Hat Markus Lesweng alle Orte in »How to Kill Yourself Abroad« selbst besucht? Die Antwort auf die Frage, die uns immer wieder gestellt wird: Nein, denn in vielen Fällen hätte unser Autor die Trips wahrscheinlich gar nicht überlebt. Doch für uns wagt er sich an den äußersten Zipfel Javas, zum größten Säuresee der Erde im Krater des Vulkans Kawah Ijen.

 

Jeder kennt Bali. Bali ist das Urlaubsparadies Indonesiens, mit endlosen Sandstränden und dichten knallgrünen Wäldern.
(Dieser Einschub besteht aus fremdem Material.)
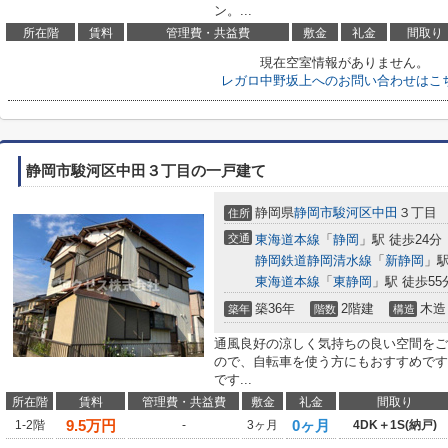
ン。...
所在階
賃料
管理費・共益費
敷金
礼金
間取り
現在空室情報がありません。
レガロ中野坂上へのお問い合わせはこ
静岡市駿河区中田３丁目の一戸建て
静岡県
静岡市駿河区
中田
３丁目
住所
交通
東海道本線
「
静岡
」駅 徒歩24分
静岡鉄道静岡清水線
「
新静岡
」駅
東海道本線
「
東静岡
」駅 徒歩55
築36年
2階建
木造
築年
階数
構造
通風良好の涼しく気持ちの良い空間をご
ので、自転車を使う方にもおすすめです
です...
所在階
賃料
管理費・共益費
敷金
礼金
間取り
9.5
万円
0ヶ月
1-2階
-
3ヶ月
4DK＋1S(納戸)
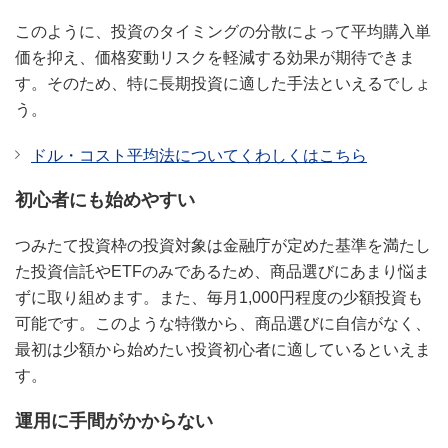
このように、投資のタイミングの分散によって平均購入単
価を抑え、価格変動リスクを軽減する効果が期待できま
す。そのため、特に長期投資に適した手法といえるでしょ
う。
ドル・コスト平均法についてくわしくはこちら
初心者にも始めやすい
つみたて投資枠の投資対象は金融庁が定めた基準を満たし
た投資信託やETFのみであるため、商品選びにあまり悩ま
ずに取り組めます。また、毎月1,000円程度の少額投資も
可能です。このような特徴から、商品選びに自信がなく、
最初は少額から始めたい投資初心者に適しているといえま
す。
運用に手間がかからない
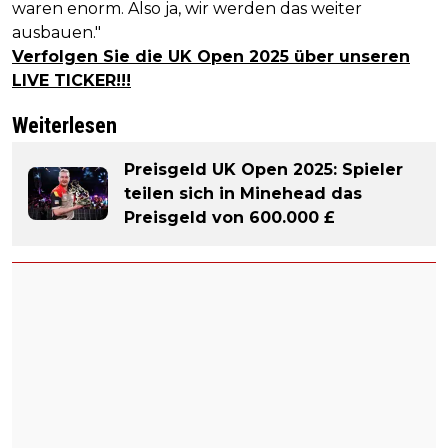
waren enorm. Also ja, wir werden das weiter
ausbauen."
Verfolgen Sie die UK Open 2025 über unseren
LIVE TICKER!!!
Weiterlesen
Preisgeld UK Open 2025: Spieler
teilen sich in Minehead das
Preisgeld von 600.000 £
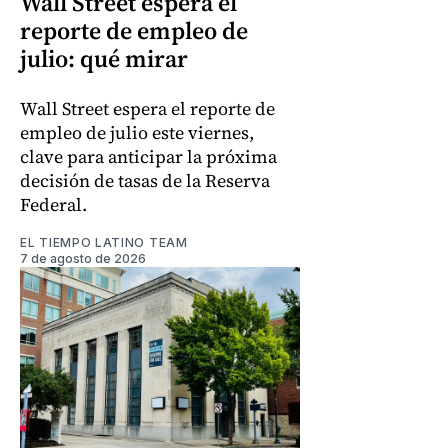
Wall Street espera el
reporte de empleo de
julio: qué mirar
Wall Street espera el reporte de
empleo de julio este viernes,
clave para anticipar la próxima
decisión de tasas de la Reserva
Federal.
EL TIEMPO LATINO TEAM
7 de agosto de 2026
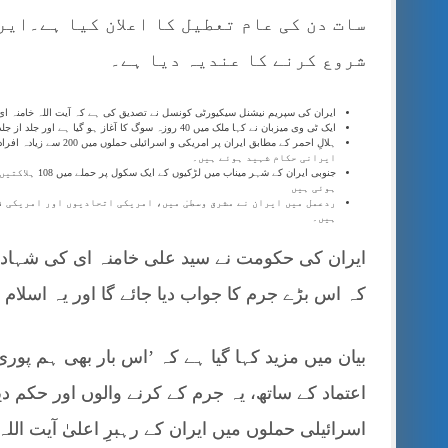
سات دن کی عام تعطیل کا اعلان کیا ہے۔ایر
شروع کرنے کا عندیہ دیا ہے۔
ایران کی سپریم نیشنل سیکیورٹی کونسل نے تصدیق کی ہے کہ آیت اللہ خامنہ ای 
ایک ٹی وی میزبان نے کہا ملک میں 40 روزہ سوگ کا آغاز ہو گیا ہے اور جلد از جلد ان کا جانشین مقرر کیا جائے گا۔
ایرانی حکام شہید ہوئے ہیں۔
جنوبی ایران ک
ہوئی ہیں
ردعمل میں ایران نے مشرق وسطیٰ میں، امریکی اتحادیوں اور امریکی ف
ہیں۔
ایران کی حکومت نے سید علی خامنہ ای کی شہادت
کہ اس بڑے جرم کا جواب دیا جائے گا اور یہ اسلام او
بیان میں مزید کہا گیا ہے کہ ’اس بار بھی ہم پوری
اعتماد کے ساتھ، یہ جرم کے کرنے والوں اور حکم دی
اسرائیلی حملوں میں ایران کے رہبرِ اعلیٰ آیت ال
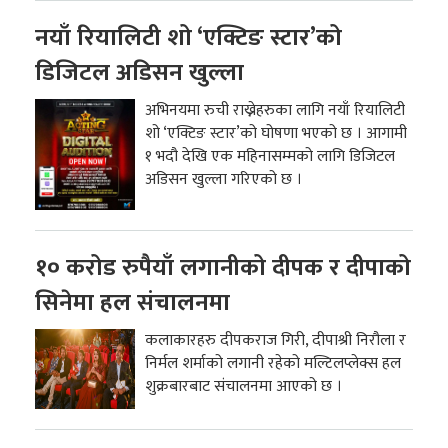
नयाँ रियालिटी शो ‘एक्टिङ स्टार’को
डिजिटल अडिसन खुल्ला
अभिनयमा रुची राख्नेहरुका लागि नयाँ रियालिटी
शो ‘एक्टिङ स्टार’को घोषणा भएको छ । आगामी
१ भदौ देखि एक महिनासम्मको लागि डिजिटल
अडिसन खुल्ला गरिएको छ ।
१० करोड रुपैयाँ लगानीको दीपक र दीपाको
सिनेमा हल संचालनमा
कलाकारहरु दीपकराज गिरी, दीपाश्री निरौला र
निर्मल शर्माको लगानी रहेको मल्टिलप्लेक्स हल
शुक्रबारबाट संचालनमा आएको छ ।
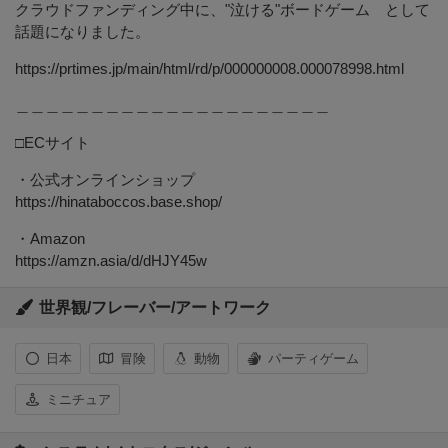
クラウドファンディング中に、"泣ける"ボードゲーム として
話題になりました。
https://prtimes.jp/main/html/rd/p/000000008.000078998.html
＿＿＿＿＿＿＿＿＿＿＿＿＿＿＿＿＿＿＿＿＿
□ECサイト
・公式オンラインショップ
https://hinataboccos.base.shop/
・Amazon
https://amzn.asia/d/dHJY45w
世界観/フレーバー/アートワーク
日本
冒険
動物
パーティゲーム
ミニチュア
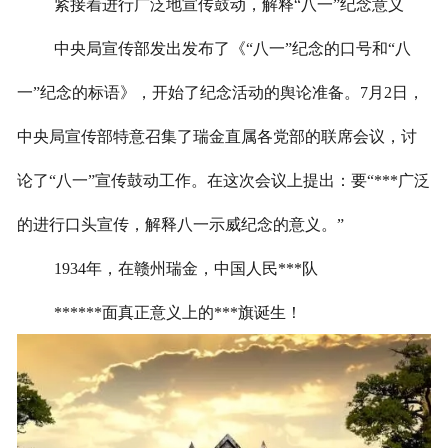
紧接着
进行广泛地宣传鼓动，解释
“八一”纪念意义
中央局宣传部发出发布了《
“八一”纪念的口号和“八
一”纪念的标语》，开始了纪念活动的舆论准备。
7
月
2
日，
中央局宣传部特意召集了瑞金直属各党部的联席会议，讨
论了“八一”宣传鼓动工作。在这次会议上提出：要“***广泛
的进行口头宣传，解释八一示威纪念的意义。”
1934
年，在赣州瑞金，中国人民***队
******面真正意义上的***旗诞生！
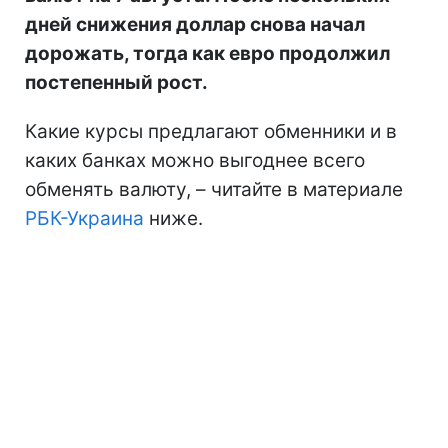
дней снижения доллар снова начал
дорожать, тогда как евро продолжил
постепенный рост.
Какие курсы предлагают обменники и в
каких банках можно выгоднее всего
обменять валюту, – читайте в материале
РБК-Украина
ниже.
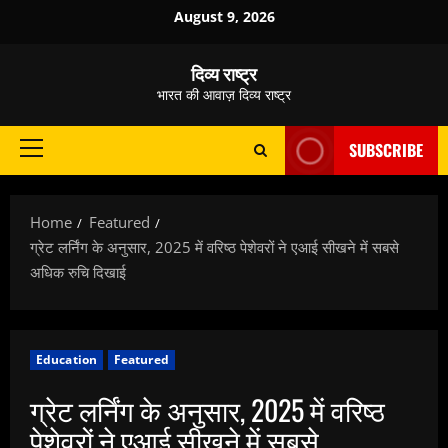
Skip
August 9, 2026
to
content
दिव्य राष्ट्र
भारत की आवाज़ दिव्य राष्ट्र
SUBSCRIBE
Primary
Menu
Home
Featured
ग्रेट लर्निंग के अनुसार, 2025 में वरिष्‍ठ पेशेवरों ने एआई सीखने में सबसे
अधिक रुचि दिखाई
Education
Featured
ग्रेट लर्निंग के अनुसार, 2025 में वरिष्‍ठ
पेशेवरों ने एआई सीखने में सबसे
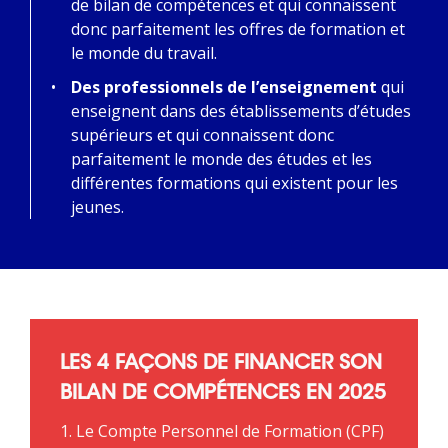
de bilan de compétences et qui connaissent
donc parfaitement les offres de formation et
le monde du travail.
Des professionnels de l’enseignement
qui
enseignent dans des établissements d’études
supérieurs et qui connaissent donc
parfaitement le monde des études et les
différentes formations qui existent pour les
jeunes.
LES 4 FAÇONS DE FINANCER SON
BILAN DE COMPÉTENCES EN 2025
1. Le Compte Personnel de Formation (CPF)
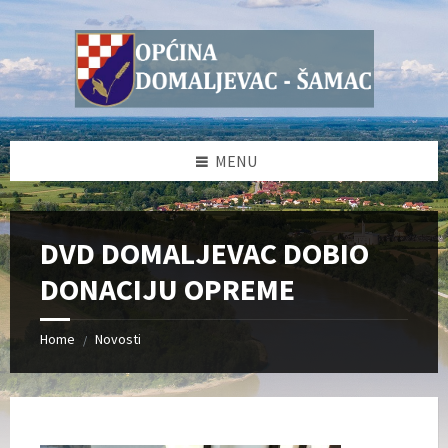
Skip
Skip
Skip
Skip
to
to
to
to
content
left
right
footer
sidebar
sidebar
MENU
DVD DOMALJEVAC DOBIO
DONACIJU OPREME
Home
Novosti
/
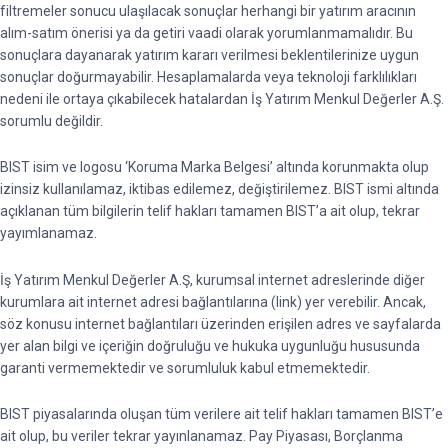
filtremeler sonucu ulaşılacak sonuçlar herhangi bir yatırım aracının
alım-satım önerisi ya da getiri vaadi olarak yorumlanmamalıdır. Bu
sonuçlara dayanarak yatırım kararı verilmesi beklentilerinize uygun
sonuçlar doğurmayabilir. Hesaplamalarda veya teknoloji farklılıkları
nedeni ile ortaya çıkabilecek hatalardan İş Yatırım Menkul Değerler A.Ş.
sorumlu değildir.
BIST isim ve logosu ‘Koruma Marka Belgesi’ altında korunmakta olup
izinsiz kullanılamaz, iktibas edilemez, değiştirilemez. BIST ismi altında
açıklanan tüm bilgilerin telif hakları tamamen BIST’a ait olup, tekrar
yayımlanamaz.
İş Yatırım Menkul Değerler A.Ş, kurumsal internet adreslerinde diğer
kurumlara ait internet adresi bağlantılarına (link) yer verebilir. Ancak,
söz konusu internet bağlantıları üzerinden erişilen adres ve sayfalarda
yer alan bilgi ve içeriğin doğruluğu ve hukuka uygunluğu hususunda
garanti vermemektedir ve sorumluluk kabul etmemektedir.
BIST piyasalarında oluşan tüm verilere ait telif hakları tamamen BIST’e
ait olup, bu veriler tekrar yayınlanamaz. Pay Piyasası, Borçlanma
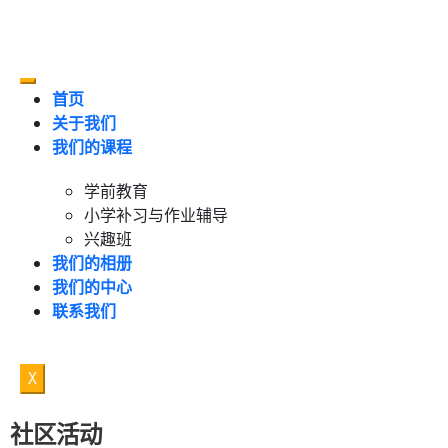
首页
关于我们
我们的课程
学前教育
小学补习与作业辅导
兴趣班
我们的相册
我们的中心
联系我们
X
社区活动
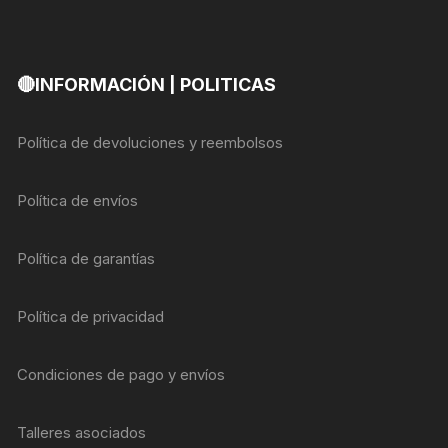
🔴INFORMACIÓN | POLITICAS
Política de devoluciones y reembolsos
Política de envíos
Política de garantías
Política de privacidad
Condiciones de pago y envíos
Talleres asociados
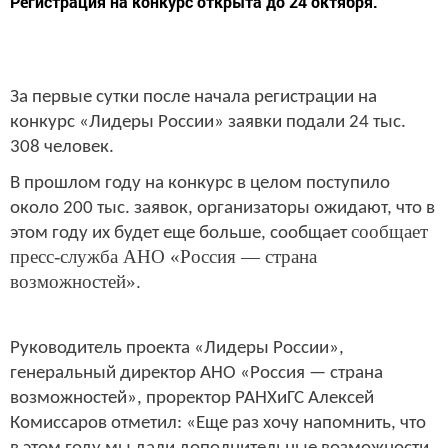
Регистрация на конкурс открыта до 24 октября.
За первые сутки после начала регистрации на
конкурс «Лидеры России» заявки подали 24 тыс.
308 человек.
В прошлом году на конкурс в целом поступило
около 200 тыс. заявок, организаторы ожидают, что в
сообщает
этом году их будет еще больше, сообщает
пресс-служба АНО «Россия — страна
возможностей».
Руководитель проекта «Лидеры России»,
генеральный директор АНО «Россия — страна
возможностей», проректор РАНХиГС Алексей
Комиссаров отметил: «Еще раз хочу напомнить, что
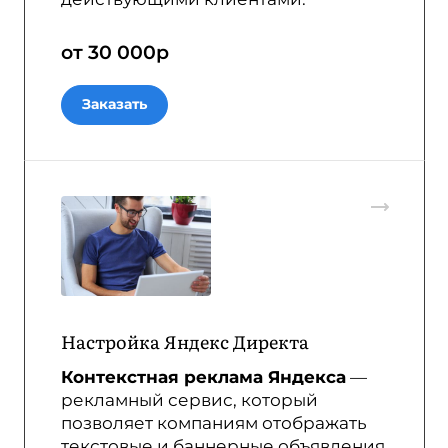
от 30 000
р
Заказать
Настройка Яндекс Директа
Контекстная реклама Яндекса
—
рекламный сервис, который
позволяет компаниям отображать
текстовые и баннерные объявления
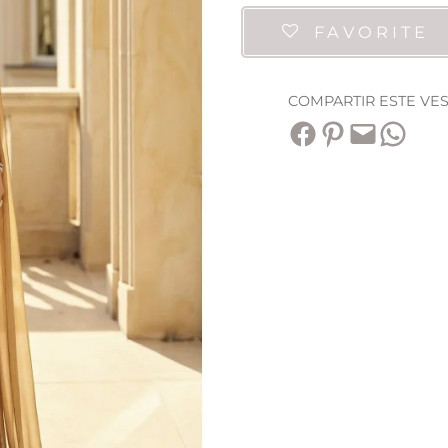
FAVORITE
COMPARTIR ESTE VE
Compartir en Facebook
Compartir en Pinterest
Envía esta página por correo electrónico
Compartir en WhatsApp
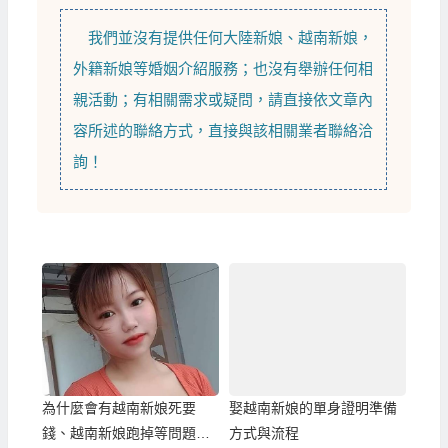
我們並沒有提供任何
大陸新娘
、
越南新娘
，
外籍新娘
等
婚姻介紹
服務；也沒有舉辦任何相
親活動；有相關需求或疑問，請直接依文章內
容所述的聯絡方式，直接與該相關業者聯絡洽
詢！
為什麼會有越南新娘死要
娶越南新娘的單身證明準備
錢、越南新娘跑掉等問題？
方式與流程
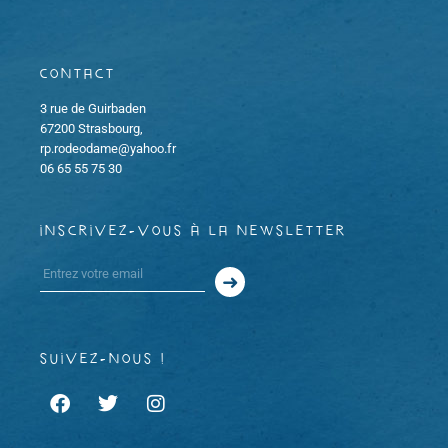
Contact
3 rue de Guirbaden
67200 Strasbourg,
rp.rodeodame@yahoo.fr
06 65 55 75 30
inscrivez-vous à la newsletter
suivez-nous !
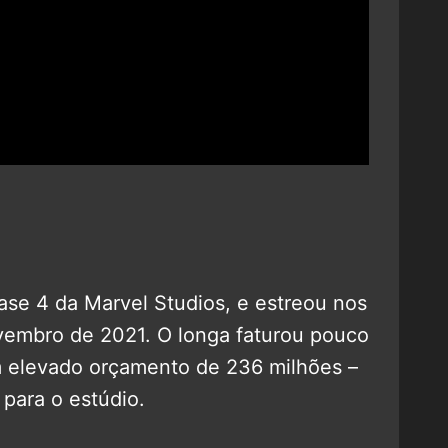
Fase 4 da Marvel Studios, e estreou nos
vembro de 2021. O longa faturou pouco
m elevado orçamento de 236 milhões –
 para o estúdio.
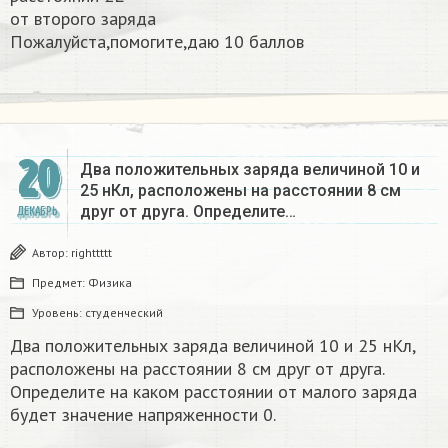
от второго заряда
Пожалуйста,помогите,даю 10 баллов ​
20
Два положительных заряда величиной 10 и
25 нКл, расположены на расстоянии 8 см
друг от друга. Определите…
ДЕКАБРЬ
Автор:
righttttt
Предмет:
Физика
Уровень:
студенческий
Два положительных заряда величиной 10 и 25 нКл,
расположены на расстоянии 8 см друг от друга.
Определите на каком расстоянии от малого заряда
будет значение напряженности 0.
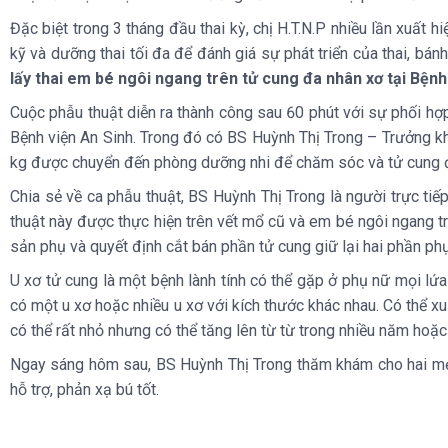
Đặc biệt trong 3 tháng đầu thai kỳ, chị H.T.N.P nhiều lần xuất hi
kỹ và dưỡng thai tối đa để đánh giá sự phát triển của thai, bán
lấy thai em bé ngôi ngang trên tử cung đa nhân xơ tại Bệnh
Cuộc phẫu thuật diễn ra thành công sau 60 phút với sự phối hợ
Bệnh viện An Sinh. Trong đó có BS Huỳnh Thị Trong – Trưởng k
kg được chuyển đến phòng dưỡng nhi để chăm sóc và tử cung 
Chia sẻ về ca phẫu thuật, BS Huỳnh Thị Trong là người trực tiế
thuật này được thực hiện trên vết mổ cũ và em bé ngôi ngang tr
sản phụ và quyết định cắt bán phần tử cung giữ lại hai phần p
U xơ tử cung là một bệnh lành tính có thể gặp ở phụ nữ mọi lứa t
có một u xơ hoặc nhiều u xơ với kích thước khác nhau. Có thể xu
có thể rất nhỏ nhưng có thể tăng lên từ từ trong nhiều năm hoặc
Ngay sáng hôm sau, BS Huỳnh Thị Trong thăm khám cho hai mẹ co
hỗ trợ, phản xạ bú tốt.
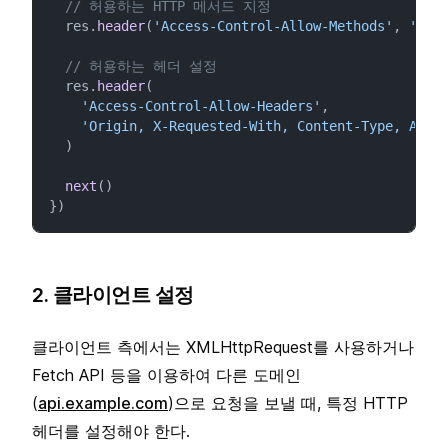
// 허용하는 HTTP 메서드 지정
  res.
header
(
'Access-Control-Allow-Methods'
, 
'GET
// 허용하는 헤더 설정
  res.
header
(
'Access-Control-Allow-Headers'
,
'Origin, X-Requested-With, Content-Type, Acce
  )
next
()
})
2. 클라이언트 설정
클라이언트 측에서는 XMLHttpRequest를 사용하거나
Fetch API 등을 이용하여 다른 도메인
(
api.example.com
)으로 요청을 보낼 때, 특정 HTTP
헤더를 설정해야 한다.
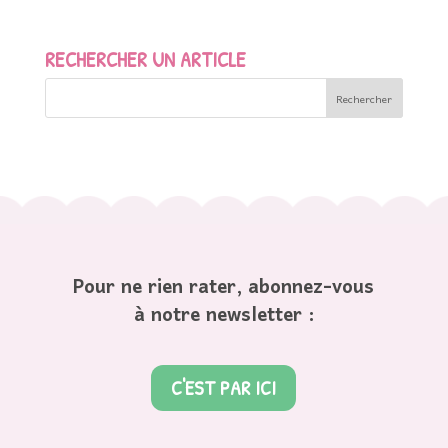
RECHERCHER UN ARTICLE
Pour ne rien rater, abonnez-vous
à notre newsletter :
C'EST PAR ICI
Es ist immer warm, das Wetter meist gut und selbst wenn nicht, ist der Regen zumindest auch nicht gerade kühl.

Doch Bali ist kein Geheimtipp – obwohl Indonesien aus Tausenden Inseln besteht und sich über mehr als 4.000 Kilometer erstreckt, ist die kleine Insel der Touristenmagnet schlechthin. Teile von ihr gelten gar als der »Ballermann für Australier«. Umso erstaunlicher ist es, dass nur wenige Kilometer östlich eine völlig andere Welt wartet, geradezu unentdeckt.

Am äußersten Zipfel Javas, der wichtigsten Insel Indonesiens, liegt die Stadt Banjuwangi. Einer dieser Orte, die – im krassen Gegensatz zu Bali – niemand in Europa zu kennen scheint, und das, obwohl er mehr Einwohner zählt als München. Hier sticht man – wie in vielen Teilen Javas – mit einer blassen Nase aus der Masse heraus, doch die Einheimischen scheinen über den Besuch von außerhalb aufrichtig erfreut. Man wird auf der Straße gegrüßt, bekommt von Wildfremden High-Fives oder wird um gemeinsame Fotos gebeten.

Und das, obwohl Banjuwangi Ausgangspunkt für eine der spektakulärsten Exkursionen ist, die man in diesen Breitengraden unternehmen kann. Nur zwanzig Kilometer Luftlinie vom hektischen Stadtzentrum liegt der größte Säuresee der Erde, im Krater des Vulkans Kawah Ijen.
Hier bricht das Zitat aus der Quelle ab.